By Caz Armstrong
“Beau Travail” (1999) is a poetic film about French Foreign Legionnaires by director Claire Denis. It shows an unexpected side of masculinity given the setting and the characters, and it celebrates the beauty of men’s bodies. Twenty years after it was made and Claire Denis’s “Beau Travail” still offers a unique perspective on a subject matter which has the potential to be plagued by violence and toxicity.
The film follows Legionnaires based in Djibouti, West Africa. The story is somewhat loose but it centers around three main characters – Chief Master Sergeant Galoup (Denis Lavant), his superior Bruno Forestier (Michel Subor), and a new recruit Gilles Sentain (Gregorie Colin).
When Sentain joins the legionnaires as a new recruit Galoup is jealous although it’s never made clear exactly why. It’s suggested that it’s his youth, beauty and the fact that he is not running from a violent or difficult past that has Galoup riled.
Galoup devises a plan to provoke Sentain into reacting then punish him for it – potentially getting rid of him forever. Galoup’s intentions are discovered and he’s ejected from the Legion to struggle with a civilian life he says he is unfit for.
“Some would accuse Denis (and her female Director of Photography Agnes Godard) of a reversal of the male gaze into something of a female gaze. But the male gaze is not just about the act of looking at women’s bodies, it is a reduction of them.”
On paper “Beau Travail” is a very traditionally masculine film about a militant force, jealousy, and murderous intentions. But the reality far from it, this film feels more like a ballet. Other films about military forces may open with violence or shows of force in order to assert the power, anger, and danger that surrounds these men. But here we first see the legionnaires standing perfectly still and silent, arms raised straight into the air like tree trunks, all facing different directions. It is as though these human bodies are at one with their surroundings, both powerful and natural.
The Legionnaires are frequently shown performing their training routines in a drawn-out choreography. They demonstrate great strength, agility, and flexibility but it is controlled and they are mostly silent.
Even when Galoup and Santain face off against each other it is more akin to a tango. Both parties strut around each other in a circle and the camera creeps closer and closer to their faces. But they don’t come to blows. This is about posturing and performing a dance, not physical fighting.
Some would accuse Denis (and her female Director of Photography Agnes Godard) of a reversal of the male gaze into something of a female gaze. But the male gaze is not just about the act of looking at women’s bodies, it is a reduction of them.
- We don’t see men’s bodies as hazy or unreal, with 2D lighting or set apart from the physical world in which they live. They are always a very present part of their environment.
- Although many scenes are somewhat abstract, they are not shown as fragmented body parts with their heads out of shot. They are shown as a whole, with heads, faces and expressions.
- They are not subject to touching or grabbing by other people – their bodies are their own.
The camera clearly appreciates the men’s bodies and the audience is invited to marvel at their power, muscles, and agility. But the way they are photographed does not reduce and objectify them in the same way as the male gaze does to women’s bodies.

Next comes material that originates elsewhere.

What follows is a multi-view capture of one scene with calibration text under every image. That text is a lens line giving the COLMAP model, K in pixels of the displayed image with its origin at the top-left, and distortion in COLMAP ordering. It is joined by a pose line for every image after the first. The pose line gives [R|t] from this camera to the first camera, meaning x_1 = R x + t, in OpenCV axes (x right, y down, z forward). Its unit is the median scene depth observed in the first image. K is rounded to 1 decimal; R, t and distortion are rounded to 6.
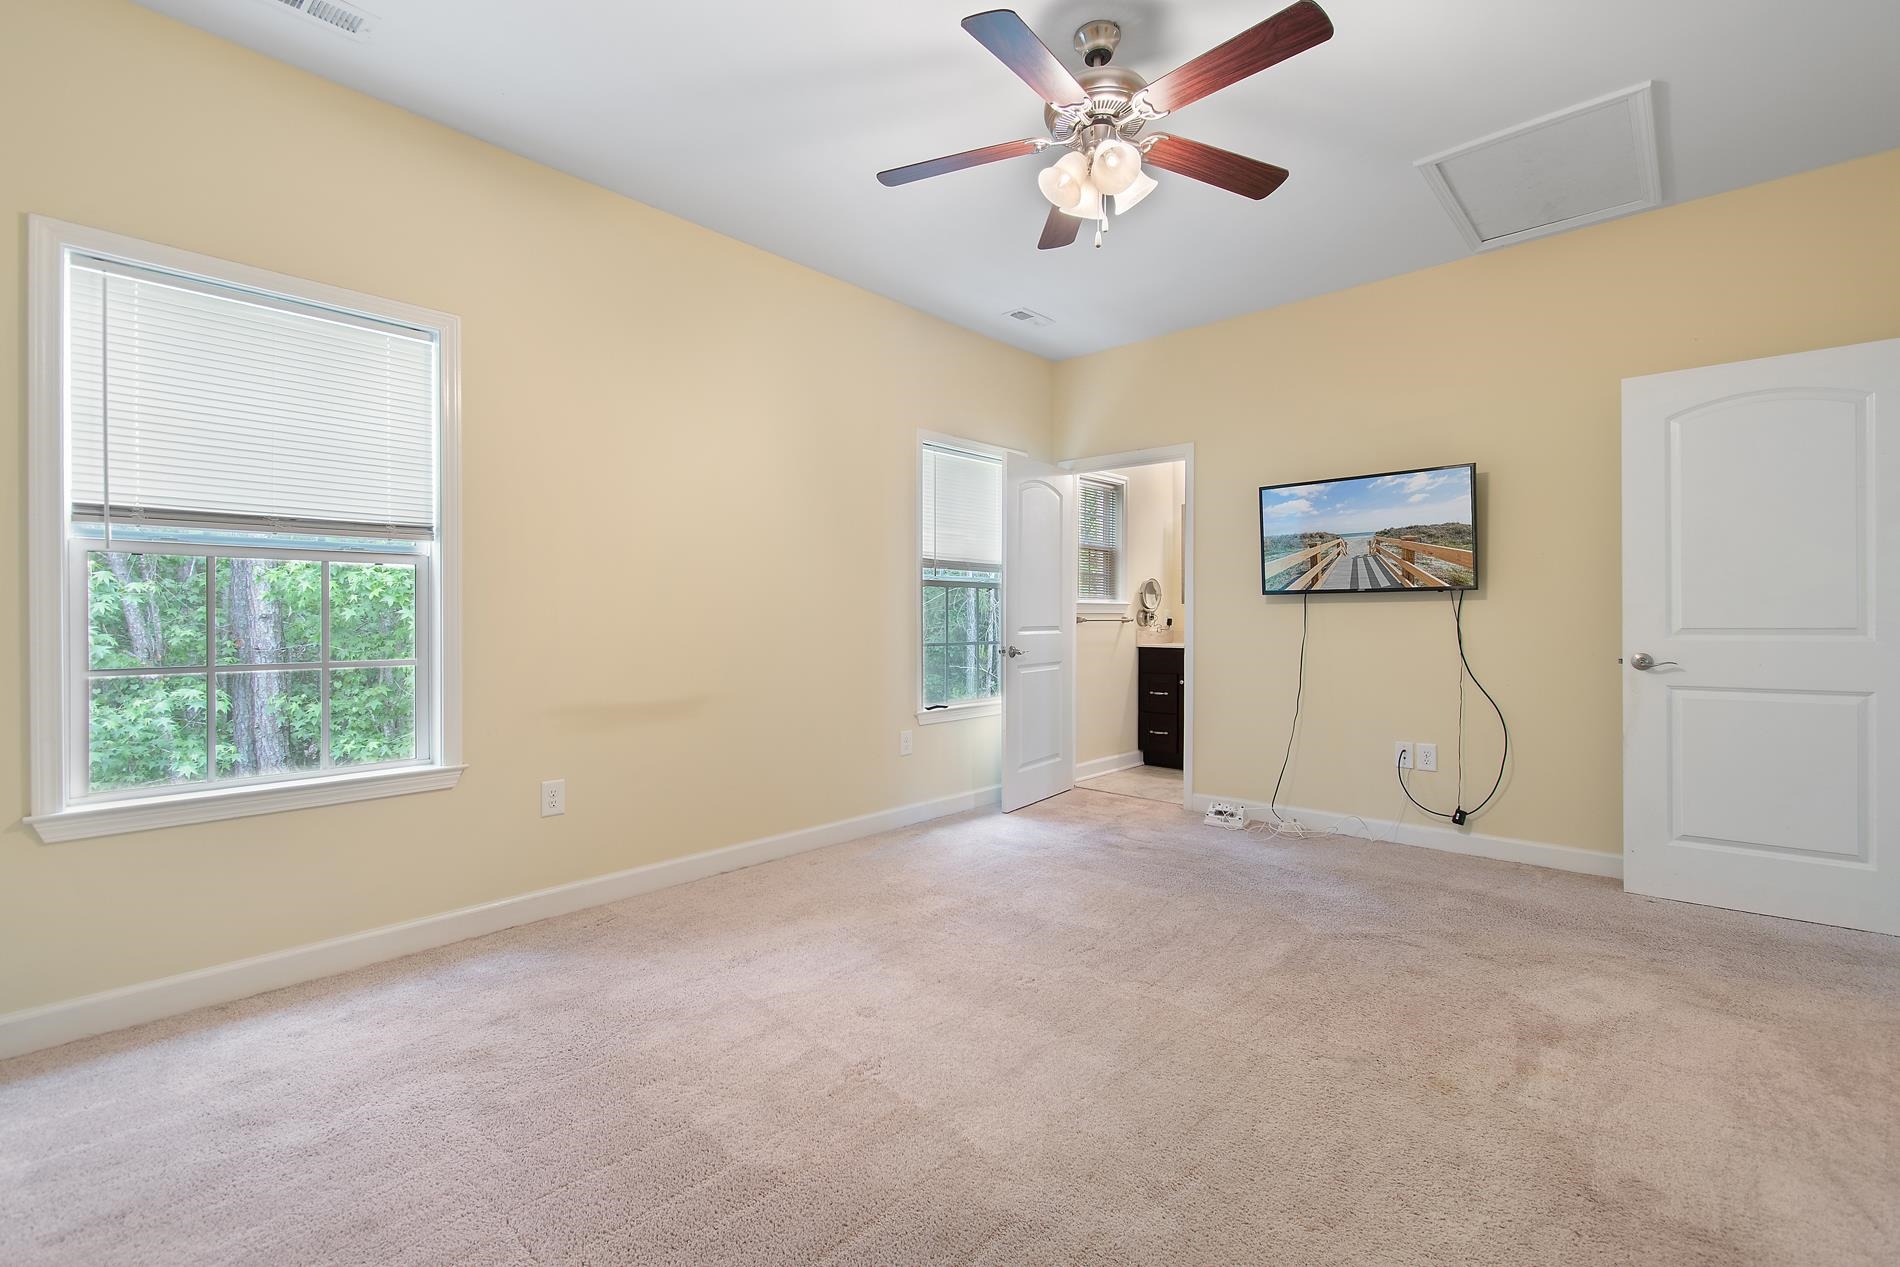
lens RADIAL K [[850.1, 0, 947.6], [0, 850.1, 594.9], [0, 0, 1]] dist [-0.000095, -0.000794]
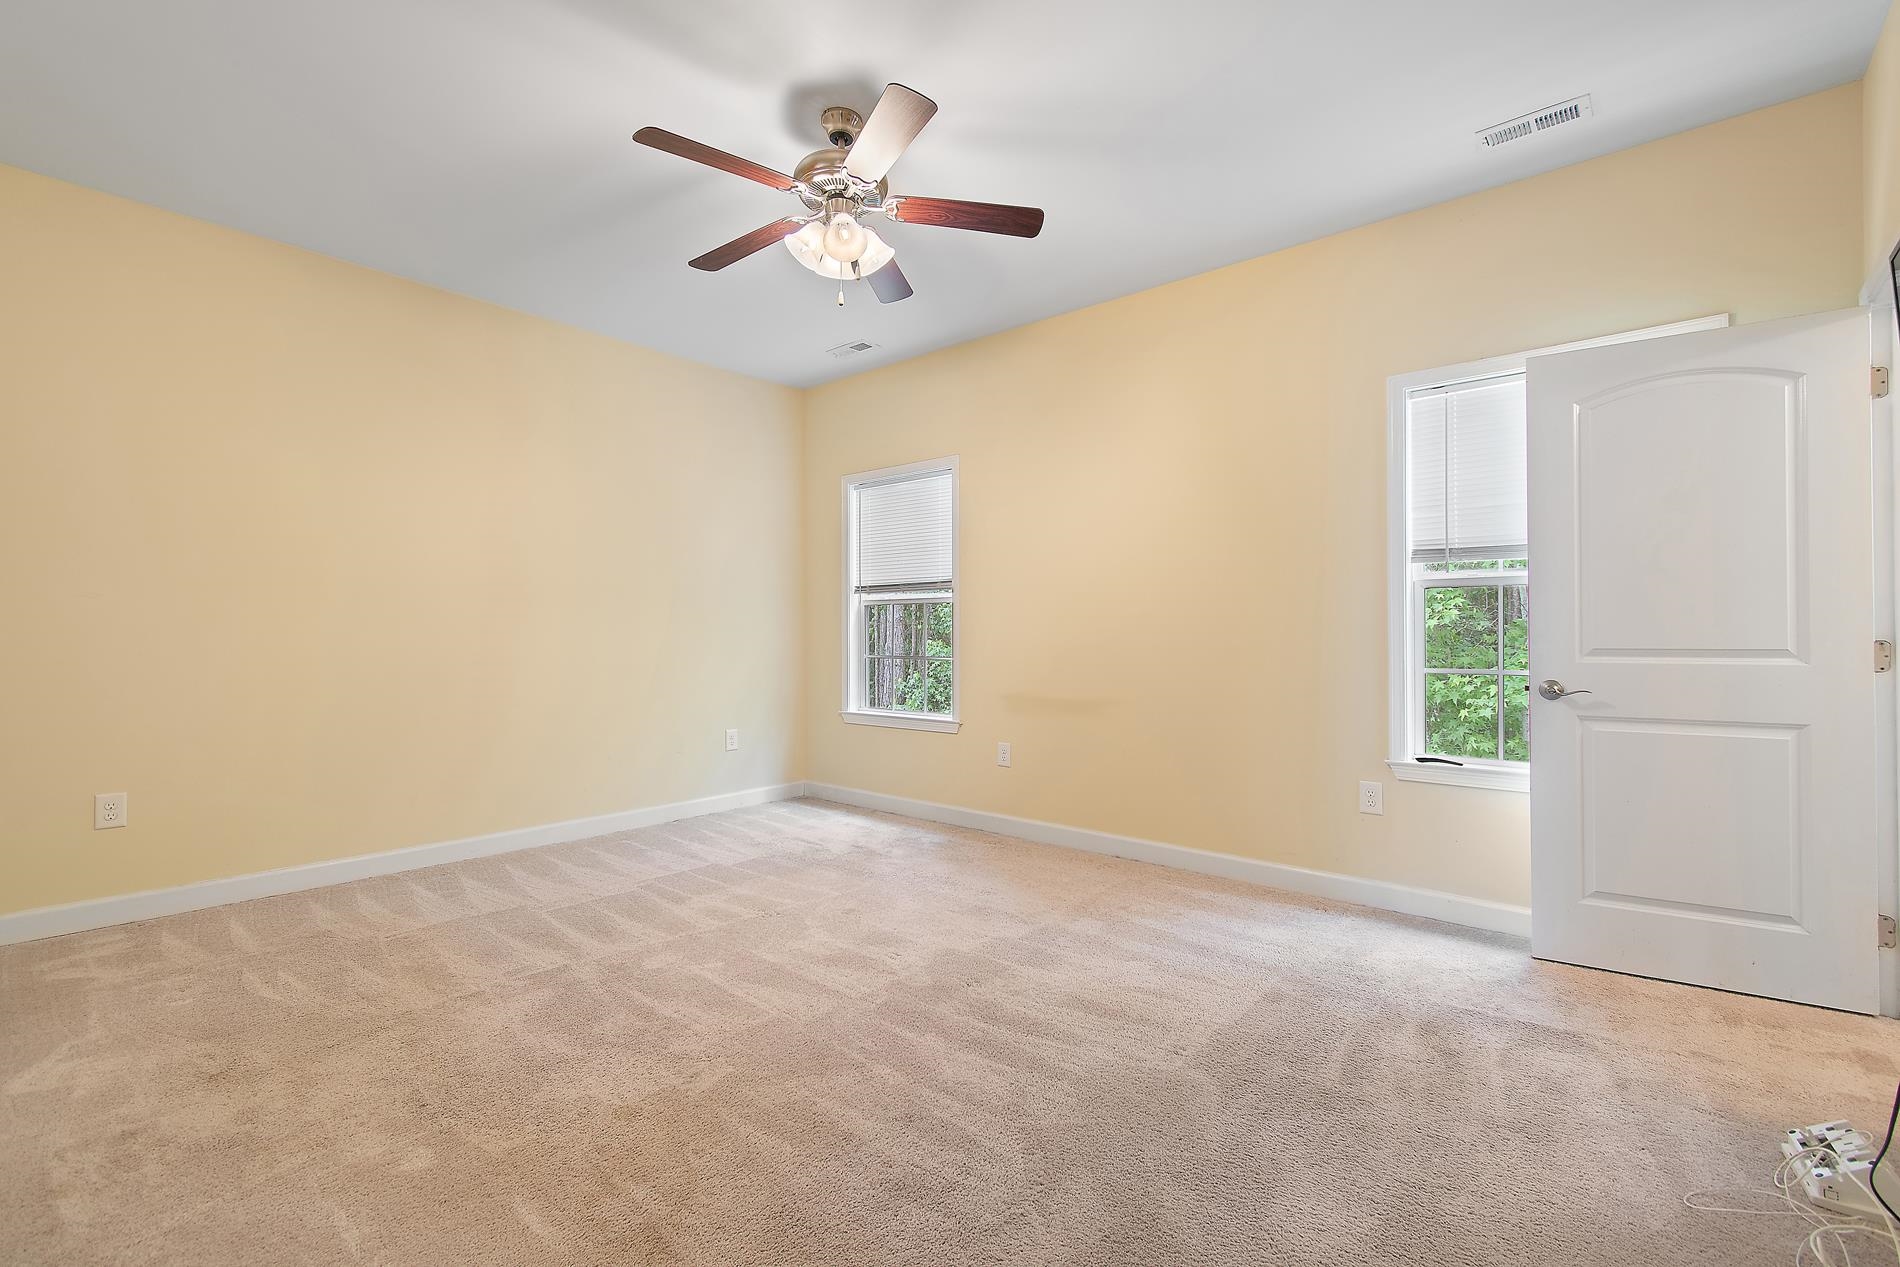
lens RADIAL K [[850.1, 0, 947.6], [0, 850.1, 594.9], [0, 0, 1]] dist [-0.000095, -0.000794]
pose [[0.001859, -0.046779, -0.998904, 0.809592], [0.025677, 0.998578, -0.046716, 0.021759], [0.999669, -0.025562, 0.003058, 0.708360]]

The men are also shown as having complex emotions and pasts. There is a quiet contemplative atmosphere to much of the film and there is no physical violence and the drama is more psychological than adrenaline-fuelled action. In places, the music is a crescendo of chanting male voices. Like the bodies on screen, it evokes unity and passion but is also beautiful and graceful. This is a masculinity that is both deeply emotional and physically strong. A counter to the toxic masculinity narrative which sees sensitivity or beauty as weak and un-masculine.
“After twenty years this film offers a masculinity which is much needed today. It’s a poetic celebration of emotion, self reflection and remorse. And an appreciation of men’s bodies as silently supple, powerful yet graceful.”
The overall tone is remorseful and bound in memories. In a voiceover Galoup says that “freedom begins with remorse” and those words ring true in the final scenes. Galoup lays on his bed considering his terrible actions and clutching a gun. As the camera pans to his arm a vein visibly pulses under his skin and his tattoo reads “Serve the good cause and die”. His veins are full of life but he feels he has come to the end and it’s time to die. He is remorseful and seeks freedom.
The final scene though is not one of suicide but of dancing. Galoup is in the club dancing with frenzied abandon to Corona’s “Rhythm Of The Night”. His leaping and rolling mirror the movements we saw earlier but this time it’s a raw expression, not a discipline. As this scene is set apart from the narrative of the film some see this as a reflection of his soul after his death. Some see it as him choosing to live with freedom after a life of structure.
However, you choose to read the scene it is rather powerful. After dancing in the desert in something akin to a ballet he now lets loose and expresses what’s really inside. After twenty years this film offers a masculinity that is much needed today. It’s a poetic celebration of emotion, self-reflection, and remorse. And an appreciation of men’s bodies as silently supple, powerful yet graceful. “Beau Travail” is very much worth another look.